Hi I am at 2 minds about window 10 update.i have window 7 home which I am happy with.
I have read as much as I can about window 10.
It says its free for first year then we must pay. is that a 1 off payment.
should i wait and see what the reviews are about window 10 or go ahead and update.


----------



## joe957 (Mar 2, 2015)

> Windows 10 will be free for the first year to all Windows 7, Windows 8.1 and Phone 8.1 users. (July 29th 2015 to July 29th 2016)





> *Once you upgrade within the first year for free, its yours forever at no additional cost.*


http://answers.microsoft.com/en-us/...e/9b572810-1139-4668-a6bd-0d9c7e1a6aca?auth=1


----------



## etaf (Oct 2, 2003)

> It says its free for first year then we must pay. is that a 1 off payment.

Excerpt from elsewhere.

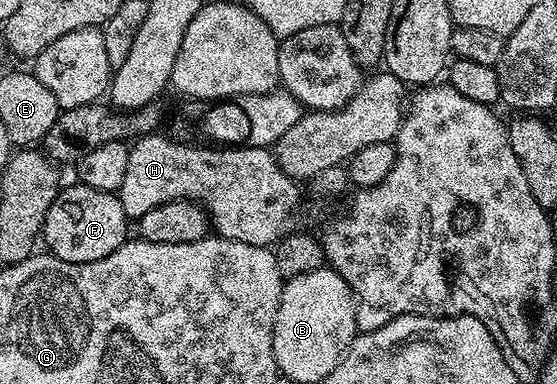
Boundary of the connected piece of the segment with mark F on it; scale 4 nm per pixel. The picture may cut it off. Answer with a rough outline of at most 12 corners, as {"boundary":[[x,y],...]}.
{"boundary":[[75,181],[41,232],[61,261],[109,257],[129,238],[118,194]]}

 you would pay for the upgrade after the first year.
So if you are planning to upgrade, just make sure you do that before the year is up
Also make sure you have a full backup of all your data

It maybe worth waiting to see how the first few upgrades work - there will be 100's 
Also new PC will all have W10 on - so it wont take long to see any issues

I have been running w10 preview for a few weeks and it appears very stable 
Also left it running a lot of batch jobs and programs that run regularly - and all appears stable and working well so far
Installed a few other programs on to see how it works - and they appear OK


----------